Tuesday, March 20, 2018

Annihilation by Jeff VanderMeer

When I heard that Annihilation is similar to Tanis, I thought “hmm, I should read it.” When I heard that Annihilation is going to be a Netflix movie, I thought “okay, now I definitely have to read this.” While this is one of more unorthodox novels that I’ve read, it was a really good read!

The unorthodox part of the novel comes from the fact that there is no real plot (okay, maybe it just resembles some literary fiction). It’s basically the journal of the Biologist, part of the twelfth expedition, as she explores the mysterious and increasingly dangerous Area X.

The writing here is fantastic. Area X felt menacingly real and despite the lack of explanations at the end, I was left wanting more rather than feeling cheated (as is usually the case when there’s an open ending). I think the reason why this works for me is that the menacing aspect of Area X goes hand in hand with the breakdown of the biologist.

Okay, maybe I spoke too soon just now. As the story progresses, we get to find out more about why the Biologist came on this expedition. There is no big quest, but there is revealing of character, even while said character seems to slowly break down.

And by the way, I think it’s really cool that the author used their job titles instead of names. It might have reduced them to simple stereotypes, but all the characters felt three dimensional, which means that the generic titles gave it a ring of universality.

If you’re into weird worlds and dark edges, you have to pick up this book. I know that I will definitely be continuing this trilogy!

Thursday, March 15, 2018

China's Mobile Economy by Winston Ma

Heard about this book from someone on Dayre and it sounded interesting so I decided to borrow it!

China’s Mobile Economy is about the shape of China’s Internet Economy (which is very much shaped by the smartphone). Through ten chapters, the book explores:

- Stakeholders in this mobile economy
- Xiaomi
- Digital retailing
- Entertainment
- The O2O (online to offline) model in the movie business
- The effect of the internet on finance
- Trends, opportunities and challenges of internet and tech companies in China

Within each chapter are columns that explain more about certain cultural terms or norms that may not be immediately obvious to a foreigner.

You don’t have to be an expert on China to read this because the first chapter is on the mobile economy. It will, however, help if you know a little about things like “omnichannels” (which are basically multi-channels but with complete integration).

As you can imagine, this book covers a lot.
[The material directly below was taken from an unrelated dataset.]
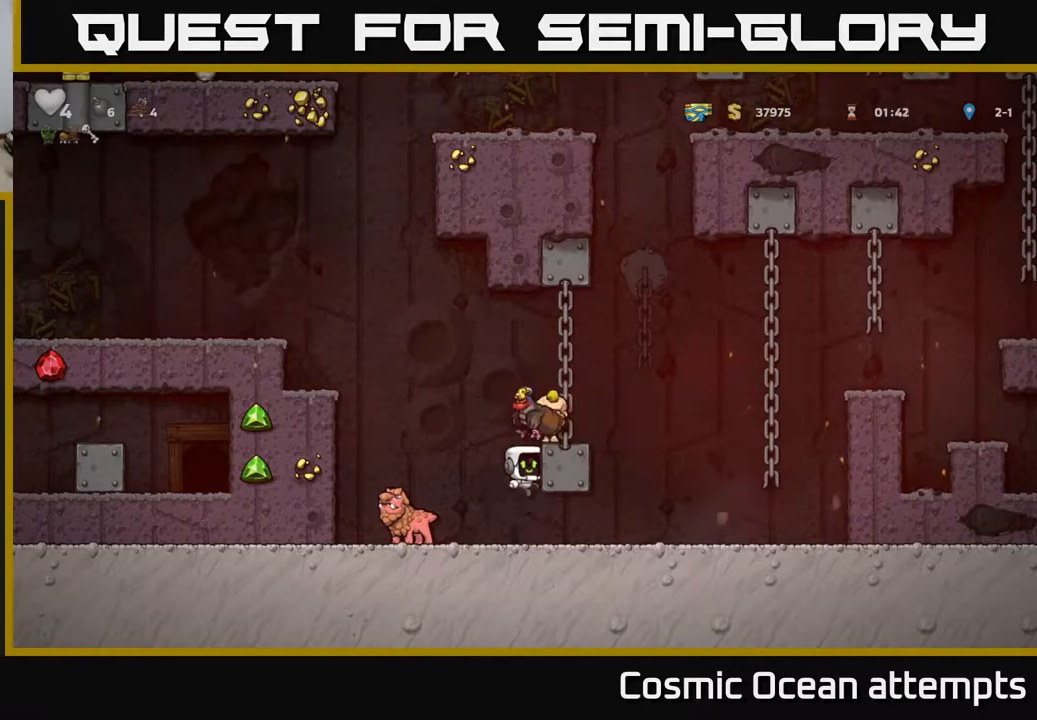
{"buttons": [], "right_stick": "center", "events": [[50, "A", "up"], [100, "DPAD_RIGHT", "down"], [267, "A", "down"], [367, "A", "up"], [383, "DPAD_RIGHT", "up"]]}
It’s definitely something to be read a couple of times, because I think it would be very difficult to fully understand everything that this book is talking about on the first read.

Two things mentioned that I thought were interesting were:

- China’s Internet literature: it’s not something I hear a lot, but it seems like the barriers to self-publishing are pretty low and the appetite for serialised, mobile-friendly stories are high. The business model for sites like Shanda Literature is something that Wattpad could learn from (although whether Wattpad’s userbase is open to paying for subscriptions is another matter)

But the fact that online authors exist in great enough number that ranks can be made is very exciting!

- The way the finance industry is being affected. The book specifically mentions WeBank and that it innovates by providing microloans to the public, conducts all operations online, and creditworthiness is analysed by big data.

Personally, I wished for a bit more discussion on the third part because the big data part is very Black Mirror-ish (if you don’t believe me, Wired has a couple of good articles on the issue, including “In China, a three digit score could dictate your place in society”, which has a few not-so-positive first-hand accounts).

Overall, the book is very positive and a good introduction to how China is changing and has been changed by the mobile economy. It doesn’t cover the manufacturing side of things (although it’s arguable related since the infrastructure will play a pretty important role in the future) but I suppose the book would have been far too long if it didn’t have a focus! It’s a bit academic in tone but definitely worth reading if you want to find out what’s going on!

Tuesday, March 13, 2018

Death of a Dishonorable Gentleman by Tessa Arlen

I first heard of this series from Wendy (link to her review) and it sounded pretty interesting so I decided to give it a go!

Death of a Dishonorable Gentleman is a murder mystery taking place in Edwardian England. After a successful party by Lady Montford, the corpse of her nephew is found. Afraid that the investigation might implicate her son, Lady Montford ropes in her housekeeper, Mrs Jackson and the two begin to investigate.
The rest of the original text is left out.